Monitoring, Maintenance, and Management

How has the initiative been designed and implemented so that long-term needs for management and maintenance are reduced and can be met?

For example, we have been mowing less in Utrecht since 2015, which means more flowers bloom. And that means more food for bees, butterflies, other insects, and birds. The more plant and animal species, the more nature in the city.

Residents regularly ask why we mow flowers on lawns. This is necessary to be able to play, sit and lie on these lawns. Otherwise, the grass will grow too tall, and shrubs will eventually grow. Over the past 5 years we have seen that less mowing does not limit playing and sitting on the grass, and that it still has a positive result for nature. Since 2015, we have seen more flowers in the lawns and therefore more nectar for insects.

What protocols are in place to facilitate monitoring of results?
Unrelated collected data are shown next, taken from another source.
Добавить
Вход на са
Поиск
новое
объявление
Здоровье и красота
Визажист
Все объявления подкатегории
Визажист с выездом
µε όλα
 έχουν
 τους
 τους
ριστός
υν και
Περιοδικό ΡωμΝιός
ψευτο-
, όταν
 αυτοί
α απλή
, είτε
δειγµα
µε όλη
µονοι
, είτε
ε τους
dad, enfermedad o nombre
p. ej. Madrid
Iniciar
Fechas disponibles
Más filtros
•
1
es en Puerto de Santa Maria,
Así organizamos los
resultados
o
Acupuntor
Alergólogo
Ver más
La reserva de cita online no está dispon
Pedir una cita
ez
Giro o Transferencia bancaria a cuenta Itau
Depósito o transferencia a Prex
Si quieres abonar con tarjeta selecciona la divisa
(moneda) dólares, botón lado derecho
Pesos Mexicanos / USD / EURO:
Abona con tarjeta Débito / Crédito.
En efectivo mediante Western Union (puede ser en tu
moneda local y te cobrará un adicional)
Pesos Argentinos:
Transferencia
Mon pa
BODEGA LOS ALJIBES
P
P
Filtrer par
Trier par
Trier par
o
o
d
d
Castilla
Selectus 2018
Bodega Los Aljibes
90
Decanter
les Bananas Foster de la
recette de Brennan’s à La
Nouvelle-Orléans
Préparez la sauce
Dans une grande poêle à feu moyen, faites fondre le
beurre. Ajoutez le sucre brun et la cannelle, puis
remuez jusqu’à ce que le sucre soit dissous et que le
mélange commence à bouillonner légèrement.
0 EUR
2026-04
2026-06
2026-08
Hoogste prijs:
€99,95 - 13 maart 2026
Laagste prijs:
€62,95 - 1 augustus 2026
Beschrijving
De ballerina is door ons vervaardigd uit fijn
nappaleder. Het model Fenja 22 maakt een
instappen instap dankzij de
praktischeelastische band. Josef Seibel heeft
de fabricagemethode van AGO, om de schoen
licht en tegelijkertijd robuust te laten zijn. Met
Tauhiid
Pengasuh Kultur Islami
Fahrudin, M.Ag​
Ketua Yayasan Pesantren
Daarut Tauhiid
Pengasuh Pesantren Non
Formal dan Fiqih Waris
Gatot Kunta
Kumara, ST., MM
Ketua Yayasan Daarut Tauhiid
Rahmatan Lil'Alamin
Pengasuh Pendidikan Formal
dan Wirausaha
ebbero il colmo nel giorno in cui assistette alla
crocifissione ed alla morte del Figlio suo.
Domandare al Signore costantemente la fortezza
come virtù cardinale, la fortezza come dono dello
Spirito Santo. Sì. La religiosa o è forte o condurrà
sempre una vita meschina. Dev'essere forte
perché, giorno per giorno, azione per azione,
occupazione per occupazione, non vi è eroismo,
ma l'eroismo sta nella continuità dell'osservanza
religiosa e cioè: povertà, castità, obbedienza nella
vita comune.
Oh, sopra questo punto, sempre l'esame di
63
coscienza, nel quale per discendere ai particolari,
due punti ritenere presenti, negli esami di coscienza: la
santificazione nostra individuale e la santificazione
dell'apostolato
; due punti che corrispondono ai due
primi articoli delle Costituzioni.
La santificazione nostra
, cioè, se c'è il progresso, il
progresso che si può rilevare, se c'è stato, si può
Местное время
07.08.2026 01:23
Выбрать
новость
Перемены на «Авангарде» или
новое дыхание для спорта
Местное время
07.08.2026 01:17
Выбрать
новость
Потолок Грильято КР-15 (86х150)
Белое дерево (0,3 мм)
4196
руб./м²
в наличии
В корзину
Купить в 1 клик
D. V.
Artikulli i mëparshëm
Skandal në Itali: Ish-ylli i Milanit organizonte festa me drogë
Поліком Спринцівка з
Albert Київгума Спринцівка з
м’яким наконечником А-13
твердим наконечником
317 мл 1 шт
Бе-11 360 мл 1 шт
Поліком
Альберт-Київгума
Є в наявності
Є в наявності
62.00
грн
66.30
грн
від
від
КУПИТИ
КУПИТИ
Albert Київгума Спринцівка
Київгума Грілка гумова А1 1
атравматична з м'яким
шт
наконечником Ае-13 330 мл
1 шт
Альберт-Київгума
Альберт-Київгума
Each year we write a report on the sustainability of our city (duurzaamheidsverslag). Protocols involve measuring of the air-quality by bikes (snuffelfietsen), noise, health indicators, green, trees, climate, energy, welfare of animals, waste, transportation and circular renewal.

Biodiversity is measured by volunteers on common urban birds (Meetnet Urbane Soorten) and bats. In the Central Station area, the common swift is of specific concern. Along the new canal shores plants for local wild bees have been planted. One of the expected bees has been seen last year.
Since healthy urban living applies to our whole city, most parameters involve the whole city and not this specific area.

How has the initiative been enhanced in response to monitoring of results?

Protected species are registered via an online map. This is maintained by volunteers and experts.